Drupal Basics -- Dealing With Spam Part IISubmitted by matthew on Thu, 2008-09-11 22:20 |
One of the sites I help manage has been over run with World of Warcraft spam in recent weeks. It has been relatively easy to ban email addresses of offending users, remove the comments, and move on. Add to that, use of Captcha, and the Spam has been kept in check.
I don't want to actively manage spam.
Dries Buytaert (founder of Drupal) and Benjamin Schrauwen created Mollom. It is kind of Captcha on steroids. Mollom monitors the content being posted on your site and allows it through, blocks it, or confronts the user with a Captcha.
Mollom claims (as of today):
Mollom is currently protecting 4187 websites. The average efficiency is 99.72%. This means that only 28 in 10,000 spam messages were not caught. Mollom has caught 7,989,577 spam messages since it started. Today we caught 13,040 spam messages. On average, 76% of all messages are spam.
So, how do you set up Mollom on a Drupal site?
- Go to Mollom.com and set up an account
- Download the module package (ensure you have the right version for Drupal 5 or 6)
- Place the module package onto /sites/all/modules in your Drupal install and unpack it
- On the Mollom site, click on "Manage Sites" and choose "Add Subscription"

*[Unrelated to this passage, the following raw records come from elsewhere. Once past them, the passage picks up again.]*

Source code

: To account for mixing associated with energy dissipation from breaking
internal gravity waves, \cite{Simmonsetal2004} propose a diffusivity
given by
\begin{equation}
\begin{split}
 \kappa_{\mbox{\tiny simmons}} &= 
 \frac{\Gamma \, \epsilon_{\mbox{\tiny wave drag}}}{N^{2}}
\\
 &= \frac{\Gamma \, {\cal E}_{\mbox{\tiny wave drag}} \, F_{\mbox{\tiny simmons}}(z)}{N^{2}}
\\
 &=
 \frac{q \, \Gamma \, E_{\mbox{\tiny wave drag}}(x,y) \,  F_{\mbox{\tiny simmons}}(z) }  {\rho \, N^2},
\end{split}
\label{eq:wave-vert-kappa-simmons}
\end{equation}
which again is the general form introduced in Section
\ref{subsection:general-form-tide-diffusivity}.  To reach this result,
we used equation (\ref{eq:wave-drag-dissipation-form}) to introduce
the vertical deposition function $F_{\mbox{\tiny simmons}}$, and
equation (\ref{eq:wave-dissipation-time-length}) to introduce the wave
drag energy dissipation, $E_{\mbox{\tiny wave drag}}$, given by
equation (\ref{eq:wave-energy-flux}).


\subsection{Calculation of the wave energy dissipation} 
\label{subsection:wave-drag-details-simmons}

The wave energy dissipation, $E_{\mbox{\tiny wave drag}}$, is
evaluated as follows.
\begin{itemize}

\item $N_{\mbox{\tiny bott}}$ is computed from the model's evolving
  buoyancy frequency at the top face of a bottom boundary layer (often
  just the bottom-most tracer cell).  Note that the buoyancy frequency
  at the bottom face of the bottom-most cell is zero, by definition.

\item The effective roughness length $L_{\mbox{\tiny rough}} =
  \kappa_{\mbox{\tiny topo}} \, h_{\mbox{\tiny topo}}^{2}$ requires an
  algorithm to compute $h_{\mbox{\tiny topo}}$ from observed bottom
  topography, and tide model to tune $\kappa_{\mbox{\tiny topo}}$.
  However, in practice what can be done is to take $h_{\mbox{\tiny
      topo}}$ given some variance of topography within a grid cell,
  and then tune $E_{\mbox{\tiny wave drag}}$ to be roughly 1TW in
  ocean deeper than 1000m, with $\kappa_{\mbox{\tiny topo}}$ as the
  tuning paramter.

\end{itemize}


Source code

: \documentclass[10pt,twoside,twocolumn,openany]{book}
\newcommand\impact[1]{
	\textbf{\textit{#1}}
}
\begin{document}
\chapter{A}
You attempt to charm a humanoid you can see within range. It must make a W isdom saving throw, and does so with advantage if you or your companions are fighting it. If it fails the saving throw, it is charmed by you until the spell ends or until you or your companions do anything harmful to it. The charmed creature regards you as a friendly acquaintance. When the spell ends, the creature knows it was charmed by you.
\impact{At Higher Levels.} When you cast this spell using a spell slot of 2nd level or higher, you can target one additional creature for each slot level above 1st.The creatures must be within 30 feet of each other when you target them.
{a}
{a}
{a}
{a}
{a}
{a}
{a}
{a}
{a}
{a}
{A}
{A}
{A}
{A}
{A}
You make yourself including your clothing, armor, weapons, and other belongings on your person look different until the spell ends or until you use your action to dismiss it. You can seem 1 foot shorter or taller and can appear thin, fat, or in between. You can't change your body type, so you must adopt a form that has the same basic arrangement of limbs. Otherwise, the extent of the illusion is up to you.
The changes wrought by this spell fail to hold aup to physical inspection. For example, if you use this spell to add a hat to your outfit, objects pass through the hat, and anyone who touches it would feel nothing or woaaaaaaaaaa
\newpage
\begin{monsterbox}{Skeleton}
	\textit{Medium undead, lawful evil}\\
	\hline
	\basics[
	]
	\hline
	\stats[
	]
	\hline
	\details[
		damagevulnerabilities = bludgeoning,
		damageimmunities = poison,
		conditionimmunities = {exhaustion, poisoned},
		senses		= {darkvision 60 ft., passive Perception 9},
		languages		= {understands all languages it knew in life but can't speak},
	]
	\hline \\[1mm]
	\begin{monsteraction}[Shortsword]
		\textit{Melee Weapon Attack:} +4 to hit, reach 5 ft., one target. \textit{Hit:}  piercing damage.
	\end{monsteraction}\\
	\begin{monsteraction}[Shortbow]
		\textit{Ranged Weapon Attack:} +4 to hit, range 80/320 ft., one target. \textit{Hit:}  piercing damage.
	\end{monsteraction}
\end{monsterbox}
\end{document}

- Choose Mollom Free or Mollom Plus and fill out the form
- This will add your site to the Mollom database and provide you with a primary and secondary key
- Go back to your Drupal site and go to /admin/build/modules and enable Mollom
- Go to /admin/settings/mollom and choose what kinds of content you want to protect
I've set Mollom up on a Drupal 5 and a Drupal 6 site. In the upcoming days, I'll be interested to see how much spam gets caught and how much time it saves me. Hopefully lots!








Sounds interesting.. no
Sounds interesting.. no captcha yet
That's Good
No captcha for a real comment is a good thing! Thanks!